I propose that you try reversing the datalogging patch for long enough 
to know whether it is our new code that is buggy.

If it is not our code, and it matters enough to justify the cost, we can 
remote login kernel analyze for you for an hourly fee.  Probably the fee 
you charge them is good enough for us too.;-)

--
Hans




kernel go-slow

2003-02-02 Thread Russell Coker
I'm running a number of machines with 2.4.20 and the ReiserFS journal patches.

One problem that has started occuring is that periodically some of the 
machines will go really slow for a while.  It's as if the CPU speed has just 
dropped to 1% of it's regular speed.  Then after 10 minutes or so it will 
continue as normal.

Has anyone heard of such things before?

I am asking here first because the ReiserFS patch is the most significant 
kernel patch I've applied on what is otherwise a stock 2.4.20 kernel.

Interestingly the machines that have the problems are not the most active in 
the file system (mail store), but the mail spool machines.  The mail spool 
machines do a good amount of file access (but well below the limits of the 
hardware) and also use more memory and have large load spikes on occasion 
(virus and spam scanning).

-- 
http://www.coker.com.au/selinux/   My NSA Security Enhanced Linux packages
http://www.coker.com.au/bonnie++/  Bonnie++ hard drive benchmark
http://www.coker.com.au/postal/Postal SMTP/POP benchmark
http://www.coker.com.au/~russell/  My home page




Re: kernel go-slow

2003-02-02 Thread Rudy L. Zijlstra
Russell Coker wrote:


I'm running a number of machines with 2.4.20 and the ReiserFS journal patches.
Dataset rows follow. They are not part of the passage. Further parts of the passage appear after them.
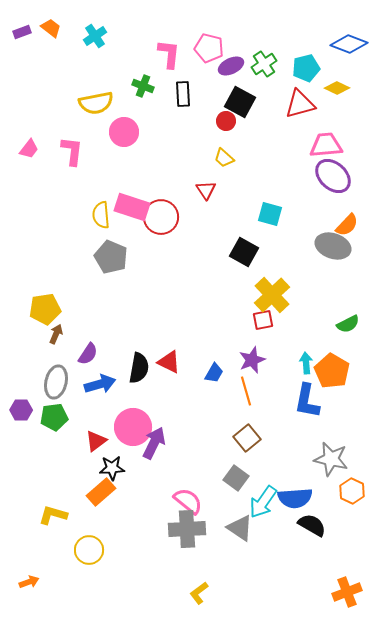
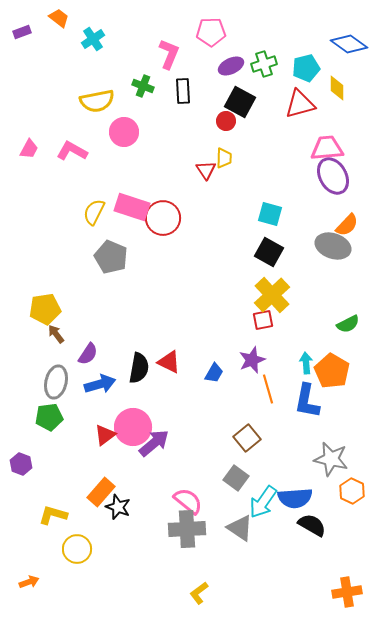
orange trapezoid at (51, 28): moved 8 px right, 10 px up
cyan cross at (95, 36): moved 2 px left, 3 px down
blue diamond at (349, 44): rotated 15 degrees clockwise
pink pentagon at (209, 48): moved 2 px right, 16 px up; rotated 16 degrees counterclockwise
pink L-shape at (169, 54): rotated 16 degrees clockwise
green cross at (264, 64): rotated 15 degrees clockwise
yellow diamond at (337, 88): rotated 65 degrees clockwise
black rectangle at (183, 94): moved 3 px up
yellow semicircle at (96, 103): moved 1 px right, 2 px up
pink trapezoid at (326, 145): moved 1 px right, 3 px down
pink trapezoid at (29, 149): rotated 10 degrees counterclockwise
pink L-shape at (72, 151): rotated 68 degrees counterclockwise
yellow trapezoid at (224, 158): rotated 130 degrees counterclockwise
purple ellipse at (333, 176): rotated 18 degrees clockwise
red triangle at (206, 190): moved 20 px up
yellow semicircle at (101, 215): moved 7 px left, 3 px up; rotated 32 degrees clockwise
red circle at (161, 217): moved 2 px right, 1 px down
black square at (244, 252): moved 25 px right
brown arrow at (56, 334): rotated 60 degrees counterclockwise
orange line at (246, 391): moved 22 px right, 2 px up
purple hexagon at (21, 410): moved 54 px down; rotated 20 degrees clockwise
green pentagon at (54, 417): moved 5 px left
red triangle at (96, 441): moved 9 px right, 6 px up
purple arrow at (154, 443): rotated 24 degrees clockwise
black star at (112, 468): moved 6 px right, 39 px down; rotated 25 degrees clockwise
orange rectangle at (101, 492): rotated 8 degrees counterclockwise
yellow circle at (89, 550): moved 12 px left, 1 px up
orange cross at (347, 592): rotated 12 degrees clockwise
One problem that has started occuring is that periodically some of the 
machines will go really slow for a while.  It's as if the CPU speed has just 
dropped to 1% of it's regular speed.  Then after 10 minutes or so it will 
continue as normal.

Has anyone heard of such things before?

 

Russell,

I am (was) running a vanilla 2.4.20 kernel and experienced a slow-down 
each night during virus scan. System would not respond to http during 
undefined moments. But rather repeatable each night, though each time at 
a different moment during the night. I've just rebooted into 2.4.19 to 
check whether its 2.4.20 or the results of hardware modification I did 2 
weeks ago. System is lightly loaded. file systems in use mostly Reiserfs 
and a spattering of left-over ext2.

Cheers,

Rudy



Re: kernel go-slow

2003-02-02 Thread Ookhoi
Russell Coker wrote (ao):
 I'm running a number of machines with 2.4.20 and the ReiserFS journal
 patches.

 One problem that has started occuring is that periodically some of the
 machines will go really slow for a while. It's as if the CPU speed has
 just dropped to 1% of it's regular speed. Then after 10 minutes or so
 it will continue as normal.

 Has anyone heard of such things before?

It seems there is a 'bug' in 2.4.20 which causes the stall. (don't know
the details, but you're not the only one).

Maybe a -pre fixes it, though in your case I would wait for .21 I think.